ARTICLE:
5.1 An Authoring Interface for Media Networks

To focus authoring at the scene level the primary MF authoring interface provides four scene-level windows: 1) browsing existing scenes in code form, 2) viewing scenes as interactive media display, 3) browsing and previewing all media assets ingested in MF available to include in a scene, and 4) a scene editing window that provides developer-level JSON coding tools such as syntax checking for creating semantic and procedural bindings in a scene. These interfaces are currently presented in a web browser window as moveable and scalable frames. Fig. 2 presents a screen capture showing the media icons in the asset browser, and JSON code in the scene editor. Ingested media of every type is given an icon representation with semantic tags displayed below the asset browser window. Media resources of any type can share a tag. To search and sort media resources tags can be selected and combined in logical expressions. In Fig. 2 the text entry field across top center accepts text strings to be displayed as media resources in a scene, and accepts URLs to ingest cloud-based media assets. Scene viewer and scene browser windows are minimized at the bottom edge of the figure.

DATA EXTRACT:
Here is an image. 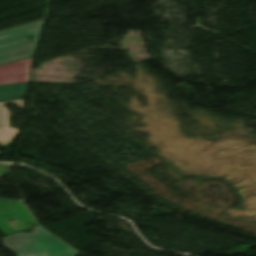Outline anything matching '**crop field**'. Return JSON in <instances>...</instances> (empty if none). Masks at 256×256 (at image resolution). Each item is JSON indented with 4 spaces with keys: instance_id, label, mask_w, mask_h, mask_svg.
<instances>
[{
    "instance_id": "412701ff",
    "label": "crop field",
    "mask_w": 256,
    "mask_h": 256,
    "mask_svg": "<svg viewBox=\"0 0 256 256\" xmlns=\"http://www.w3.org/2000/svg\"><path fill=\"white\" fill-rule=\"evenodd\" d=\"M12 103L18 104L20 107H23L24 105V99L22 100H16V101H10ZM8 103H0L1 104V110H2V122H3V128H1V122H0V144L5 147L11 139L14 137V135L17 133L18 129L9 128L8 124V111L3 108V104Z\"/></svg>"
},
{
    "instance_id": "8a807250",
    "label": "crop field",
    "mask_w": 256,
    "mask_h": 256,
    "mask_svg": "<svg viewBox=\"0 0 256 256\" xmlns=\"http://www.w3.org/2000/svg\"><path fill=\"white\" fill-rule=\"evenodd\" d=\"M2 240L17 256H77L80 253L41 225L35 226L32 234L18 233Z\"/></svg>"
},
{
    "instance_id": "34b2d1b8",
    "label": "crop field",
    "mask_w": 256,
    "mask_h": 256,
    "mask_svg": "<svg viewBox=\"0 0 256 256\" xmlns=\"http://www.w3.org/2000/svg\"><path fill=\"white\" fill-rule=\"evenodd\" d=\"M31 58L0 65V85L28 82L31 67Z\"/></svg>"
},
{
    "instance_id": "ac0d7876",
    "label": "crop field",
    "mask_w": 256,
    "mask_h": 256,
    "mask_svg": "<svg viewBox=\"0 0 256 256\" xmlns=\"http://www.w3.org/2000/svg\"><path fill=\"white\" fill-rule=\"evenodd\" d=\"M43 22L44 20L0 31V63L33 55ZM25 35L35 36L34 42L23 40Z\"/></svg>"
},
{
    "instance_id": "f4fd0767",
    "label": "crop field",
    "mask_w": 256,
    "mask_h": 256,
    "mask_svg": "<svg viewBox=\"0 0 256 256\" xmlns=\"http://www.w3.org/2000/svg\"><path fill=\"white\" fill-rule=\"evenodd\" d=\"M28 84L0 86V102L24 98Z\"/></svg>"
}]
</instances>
...
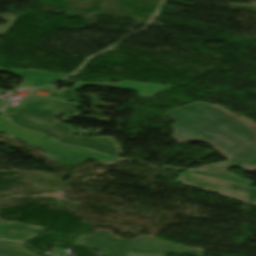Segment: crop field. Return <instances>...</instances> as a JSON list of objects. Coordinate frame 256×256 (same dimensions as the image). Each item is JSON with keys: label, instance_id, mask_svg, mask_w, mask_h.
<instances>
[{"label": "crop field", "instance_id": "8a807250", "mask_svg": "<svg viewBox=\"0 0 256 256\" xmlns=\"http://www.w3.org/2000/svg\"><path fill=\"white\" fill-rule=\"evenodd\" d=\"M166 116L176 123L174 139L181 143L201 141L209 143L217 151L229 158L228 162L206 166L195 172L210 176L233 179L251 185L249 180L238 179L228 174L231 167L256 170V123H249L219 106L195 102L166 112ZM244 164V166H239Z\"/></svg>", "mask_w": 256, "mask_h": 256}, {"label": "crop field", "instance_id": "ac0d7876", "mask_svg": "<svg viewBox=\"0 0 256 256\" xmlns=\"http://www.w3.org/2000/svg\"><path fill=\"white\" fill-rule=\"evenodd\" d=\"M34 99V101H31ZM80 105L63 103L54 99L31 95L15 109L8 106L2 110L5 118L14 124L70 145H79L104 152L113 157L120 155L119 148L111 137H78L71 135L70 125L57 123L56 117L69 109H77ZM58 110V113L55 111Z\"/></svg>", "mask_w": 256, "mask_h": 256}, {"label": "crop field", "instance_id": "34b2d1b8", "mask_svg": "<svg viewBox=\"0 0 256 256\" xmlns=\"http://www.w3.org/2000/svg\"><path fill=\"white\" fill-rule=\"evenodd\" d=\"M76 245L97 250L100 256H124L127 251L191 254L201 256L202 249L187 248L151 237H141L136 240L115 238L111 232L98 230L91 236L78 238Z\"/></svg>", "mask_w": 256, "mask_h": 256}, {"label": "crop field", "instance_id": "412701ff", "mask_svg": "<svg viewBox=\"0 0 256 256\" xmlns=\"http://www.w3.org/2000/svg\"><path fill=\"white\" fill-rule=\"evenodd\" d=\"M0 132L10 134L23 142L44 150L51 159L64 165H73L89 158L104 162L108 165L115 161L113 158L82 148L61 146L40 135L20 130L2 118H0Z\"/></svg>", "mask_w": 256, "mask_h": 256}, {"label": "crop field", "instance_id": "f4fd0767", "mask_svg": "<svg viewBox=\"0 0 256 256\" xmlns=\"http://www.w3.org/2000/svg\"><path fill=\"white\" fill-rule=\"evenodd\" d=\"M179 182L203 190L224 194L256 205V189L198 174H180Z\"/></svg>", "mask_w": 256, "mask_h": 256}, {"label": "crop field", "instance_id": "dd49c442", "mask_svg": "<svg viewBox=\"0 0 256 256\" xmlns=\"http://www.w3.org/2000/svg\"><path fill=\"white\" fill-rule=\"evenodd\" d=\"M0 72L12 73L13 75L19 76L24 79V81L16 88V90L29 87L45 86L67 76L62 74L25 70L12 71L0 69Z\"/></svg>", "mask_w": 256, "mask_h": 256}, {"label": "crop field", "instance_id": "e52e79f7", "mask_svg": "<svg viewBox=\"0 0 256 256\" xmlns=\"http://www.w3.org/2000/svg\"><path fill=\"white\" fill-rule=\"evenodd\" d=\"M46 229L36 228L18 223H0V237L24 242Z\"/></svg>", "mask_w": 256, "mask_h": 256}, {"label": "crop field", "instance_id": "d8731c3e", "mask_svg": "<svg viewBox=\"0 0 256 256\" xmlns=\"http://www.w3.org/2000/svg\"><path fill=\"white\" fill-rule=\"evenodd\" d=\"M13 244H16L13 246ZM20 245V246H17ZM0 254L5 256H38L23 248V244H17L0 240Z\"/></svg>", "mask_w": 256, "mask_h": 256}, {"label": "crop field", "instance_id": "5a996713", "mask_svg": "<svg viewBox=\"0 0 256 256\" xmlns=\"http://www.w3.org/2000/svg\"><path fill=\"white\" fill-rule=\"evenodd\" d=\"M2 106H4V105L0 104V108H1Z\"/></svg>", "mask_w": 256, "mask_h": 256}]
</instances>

EXERCISE TASK 1:
According to the section on the MF authoring interface, how are these interfaces currently presented?
EXERCISE TASK 2:
Please rewrite the paragraph beginning "To focus authoring at the scene level" from the section on the MF authoring interface as a bulleted list that keeps its main facts.
EXERCISE TASK 3:
Write the next part of the section on the MF authoring interface, picking up after its final sentence.

EXERCISE OUTPUT 1:
They are presented in a web browser window as moveable and scalable frames.

EXERCISE OUTPUT 2:
- The primary MF authoring interface provides four scene-level windows:
  - browsing existing scenes in code form
  - viewing scenes as interactive media display
  - browsing and previewing all ingested media assets available to include in a scene
  - a scene editor with developer-level JSON tools, such as syntax checking, for creating semantic and procedural bindings
- The windows currently appear in a web browser as moveable and scalable frames.
- Fig. 2 shows media icons in the asset browser and JSON code in the scene editor.
- Ingested media of every type gets an icon, with semantic tags displayed below the asset browser window.
- Media resources of any type can share a tag, and tags can be combined in logical expressions to search and sort resources.
- The text entry field across the top center accepts text strings to display as media resources in a scene, and URLs to ingest cloud-based media assets.
- In the figure, the scene viewer and scene browser windows are minimized at the bottom edge.

EXERCISE OUTPUT 3:
Fig. 2 illustrates how coproduction is deeply structured in the MF interface and system components in a workflow. A semantic vocabulary becomes a code-based production vocabulary. Tags are not merely descriptive annotations; tags are a data type required to code the connectivity of a media network. Team discourse is rigorously exercised through the formalized activity of resource tagging and theme construction where some common understanding is agreed and used across the production. In the GDC production the tagging process developed as intercultural dialogue; students had to work with team members from other nations, and exercised articulation, abstraction, multiple perspective orientation, and most importantly negotiation and reconciliation in order to arrive at a consensus of tags and themes for structuring associations. The result is an associative network of the material senses, which are the expressions of media resources, and texts; in turn the network is an expression of a structure of signifying rules for the media resources. In short, the GDC production process cultivates young people with media literacy authentic to their time, and with coding skills through collaborative multimedia authoring methodology for conducting intercultural discourse.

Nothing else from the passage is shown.